Attention span problem

I usually have way too many software projects on the go. 60 software projects seems better than 1 solid program. When I do consulting for companies and I have structured goals, I have much more motivation to complete a project - and I focus much more. But when it comes to open source projects done in spare time, that aren't for consulting, it seems that researching and contributing to 60 projects is better than 1 solid winning project.

I think all programmers that are any good at programming should become consultants or paid-for-software developers (i.e. shareware) - because when a company pays you and gives you structured outlines/goals, you are much more efficient when it comes to getting it done (just do it). The problem with programming is that there are infinite features to implement - so when you aren't paid to program you start dreaming up feature after feature and cool thing after cool thing. This is where structure and goals must come in and save your life - or you will be depressed because you didn't implement the infinite features that you wanted to implement.
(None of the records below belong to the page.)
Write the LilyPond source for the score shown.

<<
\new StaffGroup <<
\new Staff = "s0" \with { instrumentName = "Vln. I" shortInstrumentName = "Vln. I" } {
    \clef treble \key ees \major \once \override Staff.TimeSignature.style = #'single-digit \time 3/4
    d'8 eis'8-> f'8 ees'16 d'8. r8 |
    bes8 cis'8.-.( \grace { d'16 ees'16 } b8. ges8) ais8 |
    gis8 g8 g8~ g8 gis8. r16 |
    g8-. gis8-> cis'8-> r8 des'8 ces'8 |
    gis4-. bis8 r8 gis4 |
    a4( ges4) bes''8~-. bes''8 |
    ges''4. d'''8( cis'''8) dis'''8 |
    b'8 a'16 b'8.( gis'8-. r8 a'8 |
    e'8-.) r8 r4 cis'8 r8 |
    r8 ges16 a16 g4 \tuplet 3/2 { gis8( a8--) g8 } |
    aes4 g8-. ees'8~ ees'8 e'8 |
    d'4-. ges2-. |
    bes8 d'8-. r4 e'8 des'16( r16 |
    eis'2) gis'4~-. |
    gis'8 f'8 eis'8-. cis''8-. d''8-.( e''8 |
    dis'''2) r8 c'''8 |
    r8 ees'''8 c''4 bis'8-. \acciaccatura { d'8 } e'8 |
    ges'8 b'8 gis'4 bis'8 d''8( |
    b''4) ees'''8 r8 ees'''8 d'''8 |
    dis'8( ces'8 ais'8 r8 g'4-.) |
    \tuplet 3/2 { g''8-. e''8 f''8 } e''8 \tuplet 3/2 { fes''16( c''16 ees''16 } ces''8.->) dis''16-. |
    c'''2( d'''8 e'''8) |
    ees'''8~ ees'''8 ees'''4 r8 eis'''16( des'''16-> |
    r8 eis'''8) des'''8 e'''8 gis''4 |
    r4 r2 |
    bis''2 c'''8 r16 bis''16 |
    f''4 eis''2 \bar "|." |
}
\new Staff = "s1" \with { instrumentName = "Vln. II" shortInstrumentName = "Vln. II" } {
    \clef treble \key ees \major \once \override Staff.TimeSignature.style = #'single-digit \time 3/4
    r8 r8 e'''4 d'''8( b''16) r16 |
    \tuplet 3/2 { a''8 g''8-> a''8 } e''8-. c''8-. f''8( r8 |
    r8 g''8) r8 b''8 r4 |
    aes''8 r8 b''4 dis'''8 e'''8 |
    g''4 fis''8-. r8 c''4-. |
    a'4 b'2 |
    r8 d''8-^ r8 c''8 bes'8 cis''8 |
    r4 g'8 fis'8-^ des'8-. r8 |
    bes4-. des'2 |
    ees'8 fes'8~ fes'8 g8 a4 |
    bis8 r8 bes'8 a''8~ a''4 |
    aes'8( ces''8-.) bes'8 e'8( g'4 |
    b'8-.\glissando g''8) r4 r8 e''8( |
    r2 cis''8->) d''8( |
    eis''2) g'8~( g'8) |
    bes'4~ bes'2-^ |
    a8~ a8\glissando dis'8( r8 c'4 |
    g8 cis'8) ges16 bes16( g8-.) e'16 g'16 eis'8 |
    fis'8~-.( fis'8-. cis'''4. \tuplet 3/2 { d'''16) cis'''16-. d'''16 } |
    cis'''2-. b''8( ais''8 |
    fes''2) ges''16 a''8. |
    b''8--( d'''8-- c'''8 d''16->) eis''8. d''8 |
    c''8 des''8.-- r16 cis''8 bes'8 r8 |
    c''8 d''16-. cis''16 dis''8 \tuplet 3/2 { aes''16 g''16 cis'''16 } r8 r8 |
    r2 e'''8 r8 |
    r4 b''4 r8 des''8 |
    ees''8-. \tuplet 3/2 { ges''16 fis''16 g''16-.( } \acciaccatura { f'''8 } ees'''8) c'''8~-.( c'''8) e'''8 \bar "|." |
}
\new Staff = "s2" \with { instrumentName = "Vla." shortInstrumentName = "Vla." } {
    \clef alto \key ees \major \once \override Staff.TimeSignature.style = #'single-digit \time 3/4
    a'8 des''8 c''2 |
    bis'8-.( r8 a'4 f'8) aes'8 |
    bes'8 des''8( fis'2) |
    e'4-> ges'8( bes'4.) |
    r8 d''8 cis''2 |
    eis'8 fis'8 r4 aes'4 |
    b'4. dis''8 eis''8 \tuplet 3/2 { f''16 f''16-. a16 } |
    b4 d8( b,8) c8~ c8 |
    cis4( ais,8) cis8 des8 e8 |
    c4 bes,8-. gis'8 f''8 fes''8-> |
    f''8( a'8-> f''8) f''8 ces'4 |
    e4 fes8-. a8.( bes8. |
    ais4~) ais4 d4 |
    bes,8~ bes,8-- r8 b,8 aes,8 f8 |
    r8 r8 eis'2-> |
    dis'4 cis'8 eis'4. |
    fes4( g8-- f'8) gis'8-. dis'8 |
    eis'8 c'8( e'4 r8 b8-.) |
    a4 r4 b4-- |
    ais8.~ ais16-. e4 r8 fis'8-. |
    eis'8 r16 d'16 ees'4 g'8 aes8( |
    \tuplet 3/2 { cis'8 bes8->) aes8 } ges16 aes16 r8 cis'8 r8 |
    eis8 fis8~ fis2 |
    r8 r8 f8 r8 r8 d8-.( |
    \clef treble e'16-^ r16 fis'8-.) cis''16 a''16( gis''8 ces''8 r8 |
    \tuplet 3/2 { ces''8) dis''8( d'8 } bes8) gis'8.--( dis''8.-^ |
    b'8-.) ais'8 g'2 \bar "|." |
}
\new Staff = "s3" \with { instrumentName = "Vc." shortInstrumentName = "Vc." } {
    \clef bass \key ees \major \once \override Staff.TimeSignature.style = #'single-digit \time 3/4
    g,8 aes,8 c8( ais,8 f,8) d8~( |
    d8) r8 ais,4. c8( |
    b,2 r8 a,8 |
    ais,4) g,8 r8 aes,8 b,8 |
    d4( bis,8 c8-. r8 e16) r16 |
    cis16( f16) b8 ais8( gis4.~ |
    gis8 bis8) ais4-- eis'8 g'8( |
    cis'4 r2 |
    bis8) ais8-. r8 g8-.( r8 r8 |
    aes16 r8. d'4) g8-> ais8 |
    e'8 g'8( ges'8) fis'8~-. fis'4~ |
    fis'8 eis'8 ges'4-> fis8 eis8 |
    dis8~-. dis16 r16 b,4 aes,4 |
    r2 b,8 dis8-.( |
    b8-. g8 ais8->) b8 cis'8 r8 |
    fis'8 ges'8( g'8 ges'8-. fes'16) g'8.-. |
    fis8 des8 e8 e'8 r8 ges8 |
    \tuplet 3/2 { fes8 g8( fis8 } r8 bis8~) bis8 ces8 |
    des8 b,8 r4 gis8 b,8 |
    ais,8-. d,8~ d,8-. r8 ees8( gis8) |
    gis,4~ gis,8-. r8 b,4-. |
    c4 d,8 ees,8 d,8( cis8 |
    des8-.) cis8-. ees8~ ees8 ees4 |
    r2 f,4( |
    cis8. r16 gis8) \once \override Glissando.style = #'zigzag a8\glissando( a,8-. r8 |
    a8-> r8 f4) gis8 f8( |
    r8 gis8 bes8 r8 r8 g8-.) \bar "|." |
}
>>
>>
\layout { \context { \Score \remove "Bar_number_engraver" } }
Now if hardware was free on the other hand, and energy was free, then software could be free too..

Consistent neatness and organization is a no no

A neat desk but a messy closet or a half made bed. A neat and organized programming language along with a messy hard drive that needs to be backed up and cleaned out more frequently.

All arguments are won by drowning the other in sludge

During email conversations or mailing list discussions, I tend to drown people with verbose messages. Sometimes I even win arguments because my messages are so long that people can't take the time to reply. Seriously. The issue is that I want to discuss as much as possible, and explore all the options - but people get sore eyes when they have to read so much.

Criticizing licenses and politics while living in them

I criticize software licenses and politics that I don't like, yet I sometimes use a lot of software that is based on these licenses. An example is a BSD user who hates GNU/GPL with a passion but still uses a GCC compiler released under GPL. I also criticize politics, capitalism, libtards, conservtards, and communism a lot - but yet I still live in a capitalist society myself full of liberals and conservatives
I do work on these issues. Being self critical and publicly pointing out my difficulties is the first step to becoming a better human. In fact I'd argue that most people tend to keep their problems secret. I want to make them public.